In the late 1930s, Ri was a soldier in Kim Il Sung's United Army, which was a partisan unit. He fought for Korea's independence from Japan alongside Kim Il Sung in World War II. Ri served in the 88th Sniper Brigade with Kim Il Sung, Kim Chol-man and other first-generation North Korean politicians. During the outbreak of the Korean War, Ri Ul-sol was responsible for the care of Kim Jong Il and Kim Kyong-hui, the children of Kim Il Sung.
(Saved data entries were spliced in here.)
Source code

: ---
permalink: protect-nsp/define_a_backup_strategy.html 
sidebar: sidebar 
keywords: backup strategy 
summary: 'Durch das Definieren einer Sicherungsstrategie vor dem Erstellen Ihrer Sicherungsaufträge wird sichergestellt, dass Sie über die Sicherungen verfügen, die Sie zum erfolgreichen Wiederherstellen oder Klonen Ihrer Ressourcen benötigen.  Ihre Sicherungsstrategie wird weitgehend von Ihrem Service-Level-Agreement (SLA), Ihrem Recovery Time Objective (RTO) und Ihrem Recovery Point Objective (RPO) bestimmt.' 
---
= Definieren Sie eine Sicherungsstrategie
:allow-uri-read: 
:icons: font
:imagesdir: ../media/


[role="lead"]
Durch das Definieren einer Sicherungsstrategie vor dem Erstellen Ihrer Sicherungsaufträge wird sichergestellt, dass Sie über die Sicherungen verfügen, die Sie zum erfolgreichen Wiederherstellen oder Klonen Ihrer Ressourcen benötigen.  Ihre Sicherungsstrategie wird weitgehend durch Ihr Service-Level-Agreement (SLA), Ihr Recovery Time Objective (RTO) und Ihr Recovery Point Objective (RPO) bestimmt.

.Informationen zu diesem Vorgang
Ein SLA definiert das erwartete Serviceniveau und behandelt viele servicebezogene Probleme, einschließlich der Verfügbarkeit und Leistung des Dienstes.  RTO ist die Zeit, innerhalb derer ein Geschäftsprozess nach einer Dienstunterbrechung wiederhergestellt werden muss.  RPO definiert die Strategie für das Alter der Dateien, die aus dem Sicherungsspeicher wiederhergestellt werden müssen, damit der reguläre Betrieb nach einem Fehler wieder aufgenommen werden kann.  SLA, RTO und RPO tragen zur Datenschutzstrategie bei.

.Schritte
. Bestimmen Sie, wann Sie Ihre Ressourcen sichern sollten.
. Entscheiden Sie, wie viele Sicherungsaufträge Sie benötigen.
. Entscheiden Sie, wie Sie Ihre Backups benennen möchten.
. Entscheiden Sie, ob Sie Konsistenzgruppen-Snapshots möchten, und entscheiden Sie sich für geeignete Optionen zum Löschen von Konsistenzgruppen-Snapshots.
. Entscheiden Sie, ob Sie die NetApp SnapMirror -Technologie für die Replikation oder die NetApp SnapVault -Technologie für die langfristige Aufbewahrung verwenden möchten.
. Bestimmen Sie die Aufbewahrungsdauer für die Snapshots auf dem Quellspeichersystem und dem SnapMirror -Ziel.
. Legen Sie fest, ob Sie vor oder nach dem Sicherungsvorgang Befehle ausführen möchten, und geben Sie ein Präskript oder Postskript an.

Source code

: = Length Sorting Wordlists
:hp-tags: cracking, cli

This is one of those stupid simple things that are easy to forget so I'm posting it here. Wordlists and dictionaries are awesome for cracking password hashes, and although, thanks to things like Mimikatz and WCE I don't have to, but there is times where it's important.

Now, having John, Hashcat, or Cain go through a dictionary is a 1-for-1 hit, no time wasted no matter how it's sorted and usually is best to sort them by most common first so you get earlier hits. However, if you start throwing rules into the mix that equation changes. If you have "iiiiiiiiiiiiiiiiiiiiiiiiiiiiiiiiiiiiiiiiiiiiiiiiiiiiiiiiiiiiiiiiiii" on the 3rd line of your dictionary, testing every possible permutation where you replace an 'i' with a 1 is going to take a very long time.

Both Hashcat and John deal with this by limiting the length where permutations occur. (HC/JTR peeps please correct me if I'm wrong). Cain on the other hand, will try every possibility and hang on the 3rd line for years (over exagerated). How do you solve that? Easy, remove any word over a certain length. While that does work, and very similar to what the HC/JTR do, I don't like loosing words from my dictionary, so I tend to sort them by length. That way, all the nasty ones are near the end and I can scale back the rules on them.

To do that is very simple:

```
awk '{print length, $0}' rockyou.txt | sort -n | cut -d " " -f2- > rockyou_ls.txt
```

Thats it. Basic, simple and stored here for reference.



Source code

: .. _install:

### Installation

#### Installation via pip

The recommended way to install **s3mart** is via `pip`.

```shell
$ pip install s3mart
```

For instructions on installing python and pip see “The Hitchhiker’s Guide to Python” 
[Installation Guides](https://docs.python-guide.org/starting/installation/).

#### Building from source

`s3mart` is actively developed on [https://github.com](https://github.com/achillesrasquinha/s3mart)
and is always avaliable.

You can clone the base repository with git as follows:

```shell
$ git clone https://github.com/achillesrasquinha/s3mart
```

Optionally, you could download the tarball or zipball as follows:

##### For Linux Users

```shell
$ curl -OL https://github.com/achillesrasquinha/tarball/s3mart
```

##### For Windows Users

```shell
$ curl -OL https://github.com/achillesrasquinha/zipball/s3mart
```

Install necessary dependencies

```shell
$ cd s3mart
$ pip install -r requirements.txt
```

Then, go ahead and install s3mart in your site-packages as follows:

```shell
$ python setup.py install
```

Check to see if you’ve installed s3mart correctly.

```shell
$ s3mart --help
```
It is said that Ri assumed the position of surrogate father to Kim Jong Il, the future North Korean leader.

He was promoted through the North Korean military system, earning the following ranks:

| Rank/position | Date promoted | Unit |
|---|---|---|
| Regiment Commanding Officer | August 1948 | (unknown regiment) |
| Chief of Staff | July 1950 | 4th Division, Korean People's Army |
| Commanding Officer | April 1951 | 3rd Regiment, 15th Division, Korean People's Army |
| Major General | March 1957 | Korean People's Army |
| Division Commander | March 1957 | (unknown division) |
| Lieutenant General | October 1962 | Korean People's Army |
| Commanding Officer | October 1962 | 5th Army Corps, Korean People's Army |
| Commanding Officer | March 1968 | 1st Army Corps, Korean People's Army |
| Colonel General | February 1972 | Korean People's Army |
| General | April 1985 | Korean People's Army |
| Vice Marshal | April 1992 | Korean People's Army |
| Marshal | October 1995 | Korean People's Army |
| Commanding Officer | February 1996 | Guard Command, Korean People's Army |

He was one of only a handful to have been promoted to the rank of Marshal, the second highest North Korean military rank. (The others are or were Kim Jong Il, O Jin-u, Choe Kwang, Kim Jong Un, Kim Yong-chun, Hyon Chol-hae, Ri Pyong-chol and Pak Jong-chon). His full title was Marshal of the Korean People's Army. In his other major position, Commander of the Guard (1996–2003), he was responsible for guarding the top North Korean officials, including Kim Jong Il and his family. The Guard Command is one of the few military positions which show little turnover, as Ri managed to hold onto his position from 1984 to 2003. Furthermore, Ri Ul-sol became a member of the Central Military Commission of the WPK in October 1980, and a member of the National Defence Commission in May 1990.

==Political career==
Ri was a deputy delegate to the 3rd, 8th, 9th, 10th, 11th and 12th Supreme People's Assemblies. In the 10th SPA, he represented Electoral District 583, and in the 12th SPA, he represented Electoral District 1. He was also a member of the Central Committee of the Workers' Party of Korea in November 1970.

He was part of the Funeral Committees for both Kim Il Sung and O Jin-u. The funeral committees are often seen as an indicator of de facto power.

Politically, Ri Ul-sol was one of the last surviving members of the first generation of North Korean leadership. He was seen as an ultraconservative. He retired from most of his positions in 2003 during a reshuffle and was subsequently not considered to be a major player in North Korean politics.

==Awards==
Ri Ul-sol was the recipient of various awards, including the Order of Kim Il Sung, Hero of Labour and Order of the National Flag (1st class). He was twice awarded the title of the Hero of the DPRK.

==Death==
Ri Ul-sol died of lung cancer on 7 November 2015. His funeral committee consisted of 169 members, with Kim Jong Un as chairman.